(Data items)
*** Block opens ***

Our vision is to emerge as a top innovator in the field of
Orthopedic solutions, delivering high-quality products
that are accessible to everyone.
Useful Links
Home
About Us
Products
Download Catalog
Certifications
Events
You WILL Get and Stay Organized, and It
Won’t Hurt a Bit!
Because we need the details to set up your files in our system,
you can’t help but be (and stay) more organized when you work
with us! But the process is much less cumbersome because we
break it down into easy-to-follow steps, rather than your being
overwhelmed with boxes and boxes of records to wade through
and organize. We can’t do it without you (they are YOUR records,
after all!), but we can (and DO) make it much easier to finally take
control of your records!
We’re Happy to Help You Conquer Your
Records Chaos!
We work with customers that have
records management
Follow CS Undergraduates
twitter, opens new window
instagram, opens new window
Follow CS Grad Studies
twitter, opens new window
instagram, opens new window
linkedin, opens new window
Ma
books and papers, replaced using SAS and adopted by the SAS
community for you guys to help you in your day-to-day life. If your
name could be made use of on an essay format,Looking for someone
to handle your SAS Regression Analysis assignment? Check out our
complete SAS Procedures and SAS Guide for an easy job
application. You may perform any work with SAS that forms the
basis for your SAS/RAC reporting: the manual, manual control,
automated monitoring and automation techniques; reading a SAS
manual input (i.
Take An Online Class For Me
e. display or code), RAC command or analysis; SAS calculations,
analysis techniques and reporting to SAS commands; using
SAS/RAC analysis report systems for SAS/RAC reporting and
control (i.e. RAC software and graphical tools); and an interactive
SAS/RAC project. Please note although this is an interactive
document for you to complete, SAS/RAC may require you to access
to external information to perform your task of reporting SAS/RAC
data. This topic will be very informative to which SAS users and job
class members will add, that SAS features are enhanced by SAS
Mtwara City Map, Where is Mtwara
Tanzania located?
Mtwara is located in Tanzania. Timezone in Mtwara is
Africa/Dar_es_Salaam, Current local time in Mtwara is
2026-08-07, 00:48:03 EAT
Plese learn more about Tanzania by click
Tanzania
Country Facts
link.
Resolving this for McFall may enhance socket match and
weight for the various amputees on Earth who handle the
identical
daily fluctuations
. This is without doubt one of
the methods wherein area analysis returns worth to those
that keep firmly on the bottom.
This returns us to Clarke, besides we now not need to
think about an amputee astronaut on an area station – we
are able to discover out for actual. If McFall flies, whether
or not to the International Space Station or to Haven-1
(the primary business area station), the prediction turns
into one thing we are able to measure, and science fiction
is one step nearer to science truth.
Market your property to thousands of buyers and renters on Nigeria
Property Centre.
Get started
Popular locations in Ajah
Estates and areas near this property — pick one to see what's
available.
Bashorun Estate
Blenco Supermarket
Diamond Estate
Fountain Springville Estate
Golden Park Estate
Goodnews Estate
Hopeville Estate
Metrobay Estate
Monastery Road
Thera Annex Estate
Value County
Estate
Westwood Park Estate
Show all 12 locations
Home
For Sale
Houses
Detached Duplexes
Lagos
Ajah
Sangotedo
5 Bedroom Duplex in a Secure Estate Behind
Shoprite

*** Block closes ***

— Problem —
Go through the data above and copy each line that holds the word "more".

— Finished task —
you can’t help but be (and stay) more organized when you work
Plese learn more about Tanzania by click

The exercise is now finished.